International Emerging Action (IEA)
January 2020 – December 2022
The Okavango Delta is the second largest inland delta in the world after the central Niger delta. Located in northern Botswana, the natural resources of the Okavango Delta support an important tourism industry and a large part of the local population livelihood. The delta is one of the world's major wetlands, heavily dependent on the annual hydrological cycles of a watershed spanning three countries (Angola, Namibia and Botswana), influenced by climate change.
The Okavango is currently an endorheic system. Each year, approximately 11,000 km³ of water irrigates 15,000 km² of desert. The water of the delta, coming from the Angolan mountains, is pure as it crosses a complex system of sandy aquifers and many islands, where it evaporates, leaving huge quantities of salt.
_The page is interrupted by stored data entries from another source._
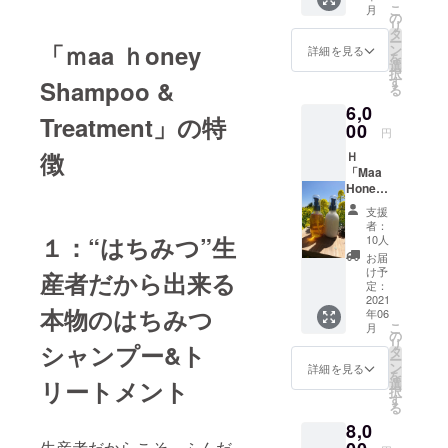
大和芋
IRE価格
こ
月
〔イラ
（とろ
の
※国内配
リ
ンイラ
ろ
タ
送のみ
ー
ンブレ
「ｍ
aa ｈoney
芋）・
ン
詳細を見る
を
ンド〕
ミニト
選
択
〔サン
マト
す
Shampoo &
る
ダル
（プヨ
6,0
ウッド
姫・甘
Treatment
」の特
ブレン
00
姫）・
円
ド〕か
じゃが
徴
Ｈ
ら選び
芋（き
「Maa
くださ
たあか
Honey
い。 ※
り・イ
Shamp
税・送
ンカの
支援
oo &
料込み
めざ
者：
Treatm
※定価
１：“はちみつ”生
め）・
10人
ent」の
３,６４
玉ね
お届
セット
０円
ぎ・サ
け予
産者だから出来る
シャン
（税・
定：
ラダ小
プー
2021
送料込
松菜 の
本物のはちみつ
年06
は、
み）の
６品目
こ
月
〔ラベ
CAMPF
の
を予定
リ
シャンプー&ト
ン
IRE価格
タ
してい
ー
ダー〕
※国内発
ン
ます。
詳細を見る
を
〔イラ
送のみ
リートメント
選
写真と
択
ンイラ
す
内容物
る
ンブレ
は、違
8,0
ンド〕
います
〔サン
生産者だからこそ、ふんだ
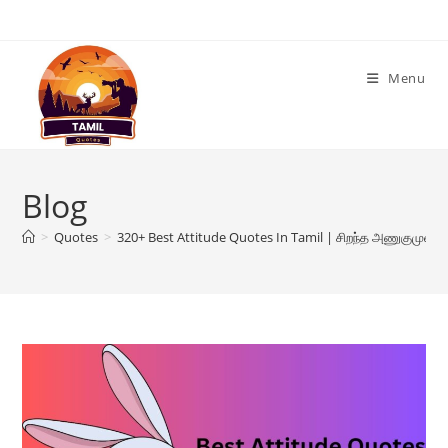
Skip
to
content
Menu
Blog
>
Quotes
>
320+ Best Attitude Quotes In Tamil | சிறந்த அணுகுமுறை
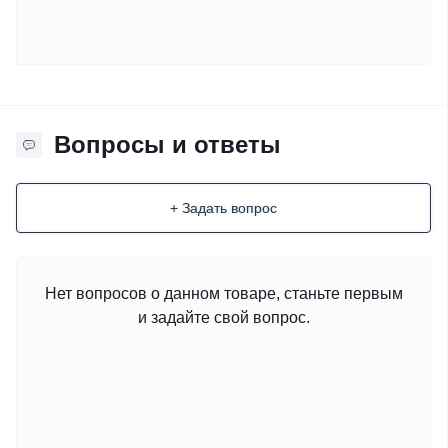
Вопросы и ответы
+ Задать вопрос
Нет вопросов о данном товаре, станьте первым
и задайте свой вопрос.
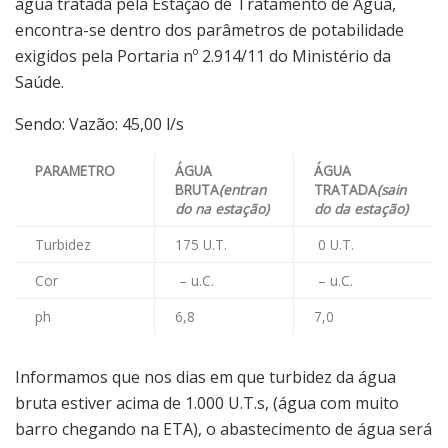
água tratada pela Estação de Tratamento de Água,
encontra-se dentro dos parâmetros de potabilidade
exigidos pela Portaria nº 2.914/11 do Ministério da
Saúde.
Sendo: Vazão: 45,00 l/s
PARAMETRO
ÁGUA
ÁGUA
BRUTA
(entran
TRATADA
(sain
do na estação)
do da estação)
Turbidez
175 U.T.
0 U.T.
Cor
– u.C.
– u.C.
ph
6,8
7,0
Informamos que nos dias em que turbidez da água
bruta estiver acima de 1.000 U.T.s, (água com muito
barro chegando na ETA), o abastecimento de água será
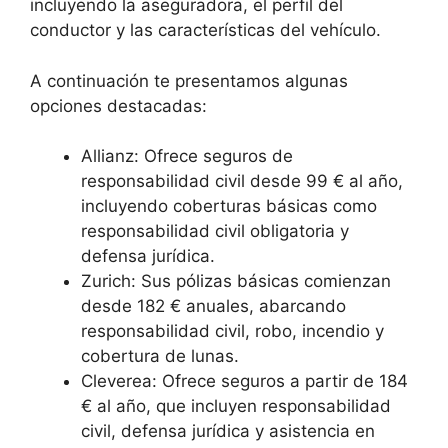
incluyendo la aseguradora, el perfil del
conductor y las características del vehículo.
A continuación te presentamos algunas
opciones destacadas:
Allianz: Ofrece seguros de
responsabilidad civil desde 99 € al año,
incluyendo coberturas básicas como
responsabilidad civil obligatoria y
defensa jurídica.
Zurich: Sus pólizas básicas comienzan
desde 182 € anuales, abarcando
responsabilidad civil, robo, incendio y
cobertura de lunas.
Cleverea: Ofrece seguros a partir de 184
€ al año, que incluyen responsabilidad
civil, defensa jurídica y asistencia en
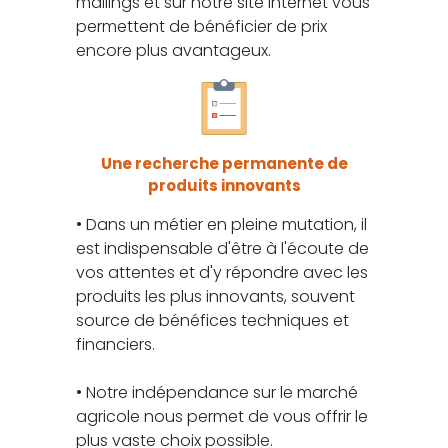
mailings et sur notre site internet vous
permettent de bénéficier de prix
encore plus avantageux.
Une recherche permanente de
produits innovants
• Dans un métier en pleine mutation, il
est indispensable d'être à l'écoute de
vos attentes et d'y répondre avec les
produits les plus innovants, souvent
source de bénéfices techniques et
financiers.
• Notre indépendance sur le marché
agricole nous permet de vous offrir le
plus vaste choix possible.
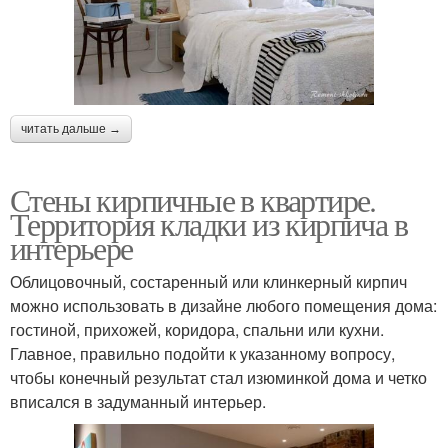
читать дальше →
Стены кирпичные в квартире.
Территория кладки из кирпича в
интерьере
Облицовочный, состаренный или клинкерный кирпич
можно использовать в дизайне любого помещения дома:
гостиной, прихожей, коридора, спальни или кухни.
Главное, правильно подойти к указанному вопросу,
чтобы конечный результат стал изюминкой дома и четко
вписался в задуманный интерьер.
The functioning of this massive and very effective natural filter is poorly understood. Waters annually flood the region to a height of 1 or 2 m, in the middle of the southern summer and six months later in the south (May-June) due to the speed of flow and the distance. Despite the uniqueness of this ecosystem, and the economic importance of its water resources, the long-term geological and hydrological evolution of the Okavango Delta is poorly understood. The 3D geometry of the delta, its age (estimated between 12,000 years and 2 million years), its hydrogeological structure and the evolution of its surface morphology in response to hydrological, tectonic and climatic constraints are still unknown.
This project follows the Tellus-Rift project, the main objective of which was to map the tectonic structure of the delta and show its current deformation using GPS data. This data highlighted the deformation of the delta linked to tectonic activity on the main faults as well as the annual floods of the river. The first results make it possible to determine the presence, in particular in the south of the delta, of uplifted zones, subjected to a gradual drying up and, conversely, in the north, zones in subsidence causing the flood zones to move towards the northeast. In the central part, the GPS data, supplemented by gravity data, seem to indicate a subsidence potentially linked to the storage of water in a deep aquifer, which remains to be determined.
This project aims to build a new model of the long-term morpho-sedimentary evolution of the delta. It will allow for a better understanding of the hydrogeological system in terms of geometry, chemical composition and sensitivity to climate change.